Cornell Garnett '06
- Student; On Campus
A combination of curiosity and happenstance saved him from a life of incarceration.
“I used to hear my mother’s anger every day about problems – some was personal and some was just the norms of the inner-city environment,” he says. “Why was everybody in a similar situation? Who or what was making life so hard for poor people? That curiosity eventually drew me to the School of CED.”
During a trip to see his parole officer, Cornell ran into a teacher who had inspired him years before. The teacher introduced him to the idea of youth-run businesses and the Genesis School of Business, where he volunteers.
He credits the school’s entrepreneurial youth program with giving him a second chance; he started an office supply store and in 1998 was named the school’s Entrepreneur of the Year.
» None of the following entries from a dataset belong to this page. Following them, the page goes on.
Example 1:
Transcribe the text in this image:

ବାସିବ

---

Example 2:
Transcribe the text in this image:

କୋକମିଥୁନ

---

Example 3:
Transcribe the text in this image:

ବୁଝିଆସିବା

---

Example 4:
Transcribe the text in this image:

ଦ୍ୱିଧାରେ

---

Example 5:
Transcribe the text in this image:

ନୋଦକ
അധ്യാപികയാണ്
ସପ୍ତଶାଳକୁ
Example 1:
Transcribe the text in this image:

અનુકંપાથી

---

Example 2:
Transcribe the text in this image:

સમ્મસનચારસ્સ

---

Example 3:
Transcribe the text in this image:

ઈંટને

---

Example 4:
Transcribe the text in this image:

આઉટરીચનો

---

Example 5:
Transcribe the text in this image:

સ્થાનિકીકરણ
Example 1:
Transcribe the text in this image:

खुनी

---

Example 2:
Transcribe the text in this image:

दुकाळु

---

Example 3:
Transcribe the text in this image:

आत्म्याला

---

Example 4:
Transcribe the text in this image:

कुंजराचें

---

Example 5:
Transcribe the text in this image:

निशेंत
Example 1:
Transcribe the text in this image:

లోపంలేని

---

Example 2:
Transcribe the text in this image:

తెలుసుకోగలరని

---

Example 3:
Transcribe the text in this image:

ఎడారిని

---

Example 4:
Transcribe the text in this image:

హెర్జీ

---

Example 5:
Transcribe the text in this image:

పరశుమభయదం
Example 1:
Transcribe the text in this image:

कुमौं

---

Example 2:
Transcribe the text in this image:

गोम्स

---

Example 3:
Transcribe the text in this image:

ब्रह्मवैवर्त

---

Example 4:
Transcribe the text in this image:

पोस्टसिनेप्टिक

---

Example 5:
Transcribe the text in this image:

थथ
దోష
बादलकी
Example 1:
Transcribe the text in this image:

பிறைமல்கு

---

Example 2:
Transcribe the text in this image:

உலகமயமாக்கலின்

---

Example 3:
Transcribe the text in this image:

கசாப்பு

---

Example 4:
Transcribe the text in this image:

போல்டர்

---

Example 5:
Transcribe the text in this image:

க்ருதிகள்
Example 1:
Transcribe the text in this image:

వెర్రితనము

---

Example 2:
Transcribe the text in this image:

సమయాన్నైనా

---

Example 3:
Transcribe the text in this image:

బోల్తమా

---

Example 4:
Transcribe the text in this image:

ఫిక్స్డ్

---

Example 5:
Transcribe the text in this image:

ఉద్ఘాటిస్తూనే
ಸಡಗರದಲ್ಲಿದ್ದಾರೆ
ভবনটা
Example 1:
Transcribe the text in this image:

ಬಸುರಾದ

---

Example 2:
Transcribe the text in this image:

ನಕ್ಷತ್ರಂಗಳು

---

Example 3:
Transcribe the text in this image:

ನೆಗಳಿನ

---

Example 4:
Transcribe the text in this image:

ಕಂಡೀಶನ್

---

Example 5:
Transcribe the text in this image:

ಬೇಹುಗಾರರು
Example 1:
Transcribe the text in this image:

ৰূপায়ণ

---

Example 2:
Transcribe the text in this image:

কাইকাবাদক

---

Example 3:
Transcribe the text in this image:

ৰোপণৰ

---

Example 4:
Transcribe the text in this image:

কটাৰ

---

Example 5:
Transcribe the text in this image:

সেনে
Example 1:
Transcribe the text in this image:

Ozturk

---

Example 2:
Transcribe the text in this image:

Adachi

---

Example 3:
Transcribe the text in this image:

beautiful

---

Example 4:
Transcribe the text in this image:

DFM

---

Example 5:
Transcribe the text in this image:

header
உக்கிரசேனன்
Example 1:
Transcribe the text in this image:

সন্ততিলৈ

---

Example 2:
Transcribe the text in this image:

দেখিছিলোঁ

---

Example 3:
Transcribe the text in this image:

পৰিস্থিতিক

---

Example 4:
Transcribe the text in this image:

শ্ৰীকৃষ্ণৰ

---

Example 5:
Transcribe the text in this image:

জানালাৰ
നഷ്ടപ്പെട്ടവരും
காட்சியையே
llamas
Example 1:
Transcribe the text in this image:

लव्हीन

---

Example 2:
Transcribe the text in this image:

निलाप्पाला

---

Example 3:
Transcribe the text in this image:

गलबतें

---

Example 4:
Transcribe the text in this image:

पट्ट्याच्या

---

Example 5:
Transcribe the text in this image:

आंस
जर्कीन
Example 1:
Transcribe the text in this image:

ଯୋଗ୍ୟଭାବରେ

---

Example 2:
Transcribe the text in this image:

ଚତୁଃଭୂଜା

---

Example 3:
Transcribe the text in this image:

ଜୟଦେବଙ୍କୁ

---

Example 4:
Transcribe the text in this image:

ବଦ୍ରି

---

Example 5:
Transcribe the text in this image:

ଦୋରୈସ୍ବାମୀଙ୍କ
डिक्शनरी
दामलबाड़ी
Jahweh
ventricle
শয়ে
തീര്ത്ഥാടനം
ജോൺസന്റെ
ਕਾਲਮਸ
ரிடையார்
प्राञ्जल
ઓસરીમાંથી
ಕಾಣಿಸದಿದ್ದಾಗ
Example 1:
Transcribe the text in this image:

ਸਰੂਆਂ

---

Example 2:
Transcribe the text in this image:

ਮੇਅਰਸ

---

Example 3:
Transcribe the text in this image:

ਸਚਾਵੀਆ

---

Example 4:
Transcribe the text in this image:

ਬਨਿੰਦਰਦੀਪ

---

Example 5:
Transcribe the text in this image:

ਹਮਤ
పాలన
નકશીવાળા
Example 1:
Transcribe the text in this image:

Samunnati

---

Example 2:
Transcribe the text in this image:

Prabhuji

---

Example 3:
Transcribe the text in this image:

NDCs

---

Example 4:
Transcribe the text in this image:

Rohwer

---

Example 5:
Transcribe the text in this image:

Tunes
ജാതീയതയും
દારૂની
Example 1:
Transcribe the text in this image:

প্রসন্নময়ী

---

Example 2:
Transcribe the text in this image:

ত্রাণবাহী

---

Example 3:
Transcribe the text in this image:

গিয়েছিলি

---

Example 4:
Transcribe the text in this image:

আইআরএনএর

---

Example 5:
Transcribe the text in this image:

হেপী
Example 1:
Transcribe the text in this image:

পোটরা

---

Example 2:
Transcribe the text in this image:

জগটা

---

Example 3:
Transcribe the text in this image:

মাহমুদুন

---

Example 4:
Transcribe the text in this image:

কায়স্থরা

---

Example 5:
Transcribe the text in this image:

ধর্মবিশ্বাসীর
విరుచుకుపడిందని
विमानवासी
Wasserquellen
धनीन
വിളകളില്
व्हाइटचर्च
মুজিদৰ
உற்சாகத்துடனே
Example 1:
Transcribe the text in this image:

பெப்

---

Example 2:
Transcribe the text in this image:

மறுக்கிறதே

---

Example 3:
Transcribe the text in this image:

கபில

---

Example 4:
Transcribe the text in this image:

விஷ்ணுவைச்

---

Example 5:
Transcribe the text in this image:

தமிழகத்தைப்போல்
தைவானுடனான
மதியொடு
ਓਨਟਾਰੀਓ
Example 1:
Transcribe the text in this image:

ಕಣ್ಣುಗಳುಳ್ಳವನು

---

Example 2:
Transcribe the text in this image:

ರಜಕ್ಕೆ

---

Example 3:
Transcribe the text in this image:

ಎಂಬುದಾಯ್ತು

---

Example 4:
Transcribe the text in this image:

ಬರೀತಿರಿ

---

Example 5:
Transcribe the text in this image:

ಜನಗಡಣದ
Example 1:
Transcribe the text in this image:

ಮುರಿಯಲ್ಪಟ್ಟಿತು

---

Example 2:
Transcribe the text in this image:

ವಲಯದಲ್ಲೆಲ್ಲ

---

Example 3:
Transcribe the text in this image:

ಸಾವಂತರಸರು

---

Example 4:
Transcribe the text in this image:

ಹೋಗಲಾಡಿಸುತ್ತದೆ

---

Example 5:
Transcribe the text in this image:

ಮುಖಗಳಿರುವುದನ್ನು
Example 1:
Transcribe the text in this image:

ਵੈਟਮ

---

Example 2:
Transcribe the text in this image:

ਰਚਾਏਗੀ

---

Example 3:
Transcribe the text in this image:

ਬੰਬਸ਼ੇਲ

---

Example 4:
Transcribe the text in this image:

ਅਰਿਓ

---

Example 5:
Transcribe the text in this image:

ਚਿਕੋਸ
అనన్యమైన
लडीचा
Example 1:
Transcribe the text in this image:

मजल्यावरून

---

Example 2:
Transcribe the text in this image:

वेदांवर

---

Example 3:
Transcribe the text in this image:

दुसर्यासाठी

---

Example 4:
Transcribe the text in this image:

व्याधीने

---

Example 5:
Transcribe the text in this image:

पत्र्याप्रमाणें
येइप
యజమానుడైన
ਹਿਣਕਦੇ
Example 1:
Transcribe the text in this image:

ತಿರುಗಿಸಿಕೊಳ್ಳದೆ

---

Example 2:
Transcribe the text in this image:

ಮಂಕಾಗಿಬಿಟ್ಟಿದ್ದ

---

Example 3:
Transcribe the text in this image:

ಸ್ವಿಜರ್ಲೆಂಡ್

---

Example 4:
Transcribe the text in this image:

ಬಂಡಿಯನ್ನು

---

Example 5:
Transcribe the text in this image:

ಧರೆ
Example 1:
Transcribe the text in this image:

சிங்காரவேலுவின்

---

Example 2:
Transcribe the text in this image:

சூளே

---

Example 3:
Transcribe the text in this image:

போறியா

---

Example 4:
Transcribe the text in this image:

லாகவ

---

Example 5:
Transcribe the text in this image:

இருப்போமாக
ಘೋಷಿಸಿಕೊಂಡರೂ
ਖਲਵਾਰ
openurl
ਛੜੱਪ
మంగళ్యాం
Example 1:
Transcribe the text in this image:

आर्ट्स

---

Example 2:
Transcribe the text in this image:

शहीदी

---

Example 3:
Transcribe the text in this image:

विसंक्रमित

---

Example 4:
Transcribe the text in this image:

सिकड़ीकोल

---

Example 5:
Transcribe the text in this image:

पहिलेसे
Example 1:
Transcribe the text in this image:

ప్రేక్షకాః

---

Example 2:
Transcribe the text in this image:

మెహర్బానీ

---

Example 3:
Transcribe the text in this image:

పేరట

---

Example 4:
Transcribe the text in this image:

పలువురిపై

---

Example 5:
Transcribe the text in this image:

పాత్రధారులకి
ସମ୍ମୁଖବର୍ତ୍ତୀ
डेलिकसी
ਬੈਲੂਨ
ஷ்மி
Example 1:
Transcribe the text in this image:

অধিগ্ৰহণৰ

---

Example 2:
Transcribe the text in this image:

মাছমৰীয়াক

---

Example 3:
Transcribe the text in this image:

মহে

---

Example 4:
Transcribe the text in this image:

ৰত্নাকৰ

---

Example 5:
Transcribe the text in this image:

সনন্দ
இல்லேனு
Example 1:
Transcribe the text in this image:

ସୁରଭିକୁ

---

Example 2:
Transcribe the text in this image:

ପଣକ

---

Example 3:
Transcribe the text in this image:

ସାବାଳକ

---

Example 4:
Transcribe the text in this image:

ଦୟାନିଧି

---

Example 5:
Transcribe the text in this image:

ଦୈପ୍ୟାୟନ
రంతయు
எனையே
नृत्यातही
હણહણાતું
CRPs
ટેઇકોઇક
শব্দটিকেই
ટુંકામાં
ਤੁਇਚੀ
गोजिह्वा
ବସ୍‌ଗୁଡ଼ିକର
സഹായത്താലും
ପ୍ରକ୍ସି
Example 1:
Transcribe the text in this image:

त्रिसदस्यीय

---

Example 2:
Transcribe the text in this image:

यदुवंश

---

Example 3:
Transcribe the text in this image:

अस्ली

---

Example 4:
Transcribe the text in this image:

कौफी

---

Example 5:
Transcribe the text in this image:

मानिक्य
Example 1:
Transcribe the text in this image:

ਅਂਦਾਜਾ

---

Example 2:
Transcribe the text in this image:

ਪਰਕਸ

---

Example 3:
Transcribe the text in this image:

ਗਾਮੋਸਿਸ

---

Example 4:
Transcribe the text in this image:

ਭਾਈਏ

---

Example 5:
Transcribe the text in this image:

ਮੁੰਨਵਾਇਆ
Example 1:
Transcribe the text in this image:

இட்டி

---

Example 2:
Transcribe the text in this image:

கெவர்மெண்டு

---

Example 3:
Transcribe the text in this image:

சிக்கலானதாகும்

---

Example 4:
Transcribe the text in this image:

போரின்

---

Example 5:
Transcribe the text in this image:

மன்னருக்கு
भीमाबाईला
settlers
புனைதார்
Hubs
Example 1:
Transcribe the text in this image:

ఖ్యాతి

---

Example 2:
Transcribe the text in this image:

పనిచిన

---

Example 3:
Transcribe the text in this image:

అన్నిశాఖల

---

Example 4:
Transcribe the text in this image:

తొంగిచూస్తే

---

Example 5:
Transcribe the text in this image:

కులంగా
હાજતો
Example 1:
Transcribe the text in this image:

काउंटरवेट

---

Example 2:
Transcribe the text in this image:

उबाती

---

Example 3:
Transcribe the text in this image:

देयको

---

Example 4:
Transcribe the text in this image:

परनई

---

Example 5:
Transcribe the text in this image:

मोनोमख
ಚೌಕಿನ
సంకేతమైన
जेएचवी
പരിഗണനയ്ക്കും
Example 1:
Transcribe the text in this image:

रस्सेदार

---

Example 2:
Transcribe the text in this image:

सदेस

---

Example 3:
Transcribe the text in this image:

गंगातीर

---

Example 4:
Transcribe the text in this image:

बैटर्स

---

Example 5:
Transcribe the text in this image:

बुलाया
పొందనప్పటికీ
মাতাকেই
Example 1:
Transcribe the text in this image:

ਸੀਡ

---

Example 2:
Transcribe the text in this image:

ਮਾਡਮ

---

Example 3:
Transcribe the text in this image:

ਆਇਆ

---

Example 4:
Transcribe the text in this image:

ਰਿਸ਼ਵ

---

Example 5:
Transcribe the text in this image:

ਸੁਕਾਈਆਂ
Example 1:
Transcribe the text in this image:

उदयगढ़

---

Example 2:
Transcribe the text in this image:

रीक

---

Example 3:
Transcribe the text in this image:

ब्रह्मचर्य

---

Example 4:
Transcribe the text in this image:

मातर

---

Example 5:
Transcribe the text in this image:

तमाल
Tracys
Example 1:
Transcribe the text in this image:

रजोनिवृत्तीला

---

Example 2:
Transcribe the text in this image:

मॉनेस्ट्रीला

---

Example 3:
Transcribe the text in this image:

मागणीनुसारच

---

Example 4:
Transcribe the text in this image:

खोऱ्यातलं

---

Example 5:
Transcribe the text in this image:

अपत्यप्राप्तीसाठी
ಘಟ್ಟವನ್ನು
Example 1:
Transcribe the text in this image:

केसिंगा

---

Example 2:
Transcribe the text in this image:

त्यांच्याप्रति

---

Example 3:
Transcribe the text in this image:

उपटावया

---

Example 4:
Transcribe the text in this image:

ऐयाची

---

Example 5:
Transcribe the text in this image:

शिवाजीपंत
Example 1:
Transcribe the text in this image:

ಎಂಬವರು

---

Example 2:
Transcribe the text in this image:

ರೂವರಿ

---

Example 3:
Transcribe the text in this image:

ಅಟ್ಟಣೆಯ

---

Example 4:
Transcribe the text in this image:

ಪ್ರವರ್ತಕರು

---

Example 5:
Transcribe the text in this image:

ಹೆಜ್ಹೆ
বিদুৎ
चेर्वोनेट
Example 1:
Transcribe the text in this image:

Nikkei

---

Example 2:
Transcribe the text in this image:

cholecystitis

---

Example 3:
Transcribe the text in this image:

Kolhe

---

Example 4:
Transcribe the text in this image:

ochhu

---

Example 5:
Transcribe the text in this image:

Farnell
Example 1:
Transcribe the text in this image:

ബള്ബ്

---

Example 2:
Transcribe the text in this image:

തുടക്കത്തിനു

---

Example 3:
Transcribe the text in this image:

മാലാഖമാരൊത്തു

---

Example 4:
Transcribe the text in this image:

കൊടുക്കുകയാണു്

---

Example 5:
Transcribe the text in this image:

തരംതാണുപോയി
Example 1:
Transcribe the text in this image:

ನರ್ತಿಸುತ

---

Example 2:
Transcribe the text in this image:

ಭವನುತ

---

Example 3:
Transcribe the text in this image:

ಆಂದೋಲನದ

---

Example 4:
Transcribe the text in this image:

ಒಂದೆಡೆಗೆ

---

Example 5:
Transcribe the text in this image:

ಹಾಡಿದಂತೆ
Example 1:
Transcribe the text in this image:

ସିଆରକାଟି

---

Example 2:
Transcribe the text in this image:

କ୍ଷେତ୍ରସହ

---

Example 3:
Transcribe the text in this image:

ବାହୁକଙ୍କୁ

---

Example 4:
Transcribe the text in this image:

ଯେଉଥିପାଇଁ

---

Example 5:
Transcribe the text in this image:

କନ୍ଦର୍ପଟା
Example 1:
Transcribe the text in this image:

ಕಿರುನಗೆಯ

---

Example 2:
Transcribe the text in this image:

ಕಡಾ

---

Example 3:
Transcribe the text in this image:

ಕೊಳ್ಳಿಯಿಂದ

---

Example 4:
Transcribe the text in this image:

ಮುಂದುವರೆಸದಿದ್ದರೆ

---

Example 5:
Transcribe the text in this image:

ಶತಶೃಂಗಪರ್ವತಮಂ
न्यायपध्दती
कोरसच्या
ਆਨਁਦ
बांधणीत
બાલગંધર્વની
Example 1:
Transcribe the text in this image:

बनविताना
It was there that he heard of Southern New Hampshire University’s community economic development master’s program.
“What I’m getting out of the program is the skills to develop a sound proposal and how to acquire resources,” he says. “I’m introduced to new ways of thinking, how to relate or work in diverse communities and building relationship with people all over the world.”
Cornell’s project and plan for the future is to find ways to curb growing recidivism among youth ex-offenders in Camden by helping them create and operate businesses.
“I want to do what God sent me here to do,” he says. “That’s where I see the School of CED leading me, and that’s to change what I see happening with inner-city youth, not just in Camden, but around the world.”